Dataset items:
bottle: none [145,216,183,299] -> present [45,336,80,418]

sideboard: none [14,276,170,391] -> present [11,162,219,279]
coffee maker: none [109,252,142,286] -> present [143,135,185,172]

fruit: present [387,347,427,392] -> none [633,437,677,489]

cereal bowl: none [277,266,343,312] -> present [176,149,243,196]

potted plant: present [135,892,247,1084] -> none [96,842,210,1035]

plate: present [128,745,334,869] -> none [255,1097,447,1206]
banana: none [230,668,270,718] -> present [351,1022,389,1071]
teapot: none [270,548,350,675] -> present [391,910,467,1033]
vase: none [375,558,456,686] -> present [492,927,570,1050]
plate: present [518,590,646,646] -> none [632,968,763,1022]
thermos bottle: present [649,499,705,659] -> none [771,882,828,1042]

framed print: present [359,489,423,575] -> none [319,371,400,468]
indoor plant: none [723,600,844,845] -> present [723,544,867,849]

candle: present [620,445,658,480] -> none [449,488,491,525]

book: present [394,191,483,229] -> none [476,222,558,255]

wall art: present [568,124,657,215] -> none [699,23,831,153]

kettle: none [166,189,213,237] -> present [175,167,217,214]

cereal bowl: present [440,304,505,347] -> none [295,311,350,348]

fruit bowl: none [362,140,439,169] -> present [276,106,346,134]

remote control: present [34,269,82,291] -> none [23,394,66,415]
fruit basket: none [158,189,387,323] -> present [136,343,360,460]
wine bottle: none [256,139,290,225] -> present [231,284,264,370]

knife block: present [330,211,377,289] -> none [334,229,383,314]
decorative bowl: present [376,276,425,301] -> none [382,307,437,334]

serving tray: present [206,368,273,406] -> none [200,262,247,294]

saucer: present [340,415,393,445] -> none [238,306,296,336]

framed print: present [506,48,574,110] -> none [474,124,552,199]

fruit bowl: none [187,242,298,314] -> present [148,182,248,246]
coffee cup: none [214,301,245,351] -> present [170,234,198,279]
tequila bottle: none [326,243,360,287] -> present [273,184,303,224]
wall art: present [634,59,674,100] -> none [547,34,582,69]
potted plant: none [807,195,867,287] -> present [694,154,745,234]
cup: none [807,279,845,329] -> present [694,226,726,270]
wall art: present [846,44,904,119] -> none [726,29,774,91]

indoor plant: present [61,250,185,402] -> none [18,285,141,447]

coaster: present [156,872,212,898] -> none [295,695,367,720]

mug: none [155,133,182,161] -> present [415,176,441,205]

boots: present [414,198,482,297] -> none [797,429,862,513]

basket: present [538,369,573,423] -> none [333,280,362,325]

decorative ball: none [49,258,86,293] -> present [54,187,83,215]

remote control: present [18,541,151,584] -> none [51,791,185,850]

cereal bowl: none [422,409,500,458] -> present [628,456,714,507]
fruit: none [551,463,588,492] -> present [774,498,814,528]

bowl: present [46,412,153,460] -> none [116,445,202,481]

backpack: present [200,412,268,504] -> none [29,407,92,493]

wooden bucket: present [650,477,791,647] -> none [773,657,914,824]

Work order: When copying the data above, please keep exactly the lines from its first line through the line with "fruit: present [387,347,427,392]", both ends included, and drop the rest.

Answer to the problem:
bottle: none [145,216,183,299] -> present [45,336,80,418]

sideboard: none [14,276,170,391] -> present [11,162,219,279]
coffee maker: none [109,252,142,286] -> present [143,135,185,172]

fruit: present [387,347,427,392] -> none [633,437,677,489]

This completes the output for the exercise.